Zoeken in Spreuken 31
Spreuken 31
1
Woorden van Lemuel, de koning van Massa, waarmee zijn moeder hem vermaand heeft.
2
Neen, mijn zoon, neen, zoon van mijn schoot, neen, zoon van mijn geloften!
3
Geef uw kracht niet aan de vrouwen en uw rijkdom niet aan haar, die koningen te gronde richten.
4
Het past koningen niet, Lemuel, het past koningen niet wijn te drinken, en vorsten niet sterke drank te begeren,
5
opdat zij niet, al drinkend, de geboden vergeten en het recht van alle noodlijdenden verkrachten.
6
Geef sterke drank aan hem die te gronde gaat, wijn aan hem die bedroefd van hart is:
7
Laat hem, al drinkend zijn armoede vergeten en zijn ellende niet meer gedachtig zijn.
8
Open uw mond voor de stomme, voor het recht van hulpelozen;
9
open uw mond en geef een rechtvaardig oordeel en verschaf recht aan de armen en noodlijdenden.
10
Een sterke vrouw, wie zal haar vinden?

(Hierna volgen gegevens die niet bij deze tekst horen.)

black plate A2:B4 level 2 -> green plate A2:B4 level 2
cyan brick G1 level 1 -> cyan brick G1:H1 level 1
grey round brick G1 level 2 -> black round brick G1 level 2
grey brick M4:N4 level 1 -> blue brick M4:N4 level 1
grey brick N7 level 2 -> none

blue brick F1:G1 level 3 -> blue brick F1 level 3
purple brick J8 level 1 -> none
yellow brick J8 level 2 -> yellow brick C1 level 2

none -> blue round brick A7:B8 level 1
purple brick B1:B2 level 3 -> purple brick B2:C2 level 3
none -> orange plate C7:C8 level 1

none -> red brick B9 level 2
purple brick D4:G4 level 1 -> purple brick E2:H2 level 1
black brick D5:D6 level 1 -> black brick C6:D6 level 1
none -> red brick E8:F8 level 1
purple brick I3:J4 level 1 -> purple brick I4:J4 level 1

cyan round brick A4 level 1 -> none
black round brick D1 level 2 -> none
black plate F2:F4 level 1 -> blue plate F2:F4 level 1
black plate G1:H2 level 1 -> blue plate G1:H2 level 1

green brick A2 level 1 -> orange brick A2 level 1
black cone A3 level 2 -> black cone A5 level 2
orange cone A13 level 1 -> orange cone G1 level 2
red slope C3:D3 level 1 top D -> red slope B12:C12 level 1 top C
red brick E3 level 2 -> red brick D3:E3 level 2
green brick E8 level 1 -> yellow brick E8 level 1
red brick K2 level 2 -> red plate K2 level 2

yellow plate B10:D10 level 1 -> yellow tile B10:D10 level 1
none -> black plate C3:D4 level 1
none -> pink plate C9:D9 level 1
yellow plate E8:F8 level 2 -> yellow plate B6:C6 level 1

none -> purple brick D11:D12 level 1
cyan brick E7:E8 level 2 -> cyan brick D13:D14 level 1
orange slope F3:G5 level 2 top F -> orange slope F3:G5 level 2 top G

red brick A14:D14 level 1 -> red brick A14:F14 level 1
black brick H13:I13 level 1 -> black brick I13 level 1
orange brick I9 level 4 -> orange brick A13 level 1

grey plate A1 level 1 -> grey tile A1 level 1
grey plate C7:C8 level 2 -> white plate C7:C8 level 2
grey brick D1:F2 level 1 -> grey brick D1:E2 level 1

Haar waarde gaat die van koralen ver te boven!
11
Het hart van haar man vertrouwt op haar en het zal hem aan winst niet ontbreken.
12
Zij brengt hem geluk, geen ongeluk, alle dagen van haar leven.
13
Zij zoekt zorgvuldig wol en linnen uit en doet ermee wat haar handen aangenaam vinden.
14
Zij is als het schip van een koopman en haalt van verre haar voedsel.
15
Zij staat op terwijl het nog nacht is en deelt leeftocht uit aan haar gezin en geeft haar dienstmaagden het deel dat hen toekomt.
16
Zij slaat het oog op een akker en koopt die, van de vrucht van haar handen plant zij een wijngaard.
17
Zij omgordt haar lenden met kracht en maakt haar armen sterk.
18
Zij merkt dat haar ondernemingen slagen: 's nachts gaat haar lamp niet uit.
19
Zij strekt de handen uit naar het spinrokken en houdt de weefspoel in haar vingers.
20
Zij opent haar hand voor de behoeftige en strekt haar armen uit naar de misdeelde.
21
Zij vreest voor haar gezin geen sneeuw, want heel haar gezin is in scharlaken gekleed.
22
Zij vervaardigt dekens; Zij is in byssus en purper gekleed.
23
Haar man is vermaard in de poorten, als hij daar zetelt met de oudsten van het land.
24
Zij vervaardigt linnen kleren en verkoopt ze; zij levert gordels aan de koopman.
25
Kracht en luister zijn haar gewaad en zij ziet lachend de komende dag tegemoet.
26
Zij opent haar mond en zij spreekt wijsheid; van haar tong komen lieflijke lessen.
27
Zij gaat de gangen van haar gezin na en eet haar brood niet in ledigheid.
28
Haar zonen staan op en prijzen haar gelukkig, haar man staat op en roemt haar:
29
`Veel vrouwen hebben zich wakker gedragen, maar gij overtreft ze alle!'
30
Bevalligheid is bedrieglijk, schoonheid vluchtig, maar een vrouw die Jahwe vreest, moet geroemd worden.
31
Bejubelt haar om de vrucht van haar handen en roemt haar in de poorten om haar werken.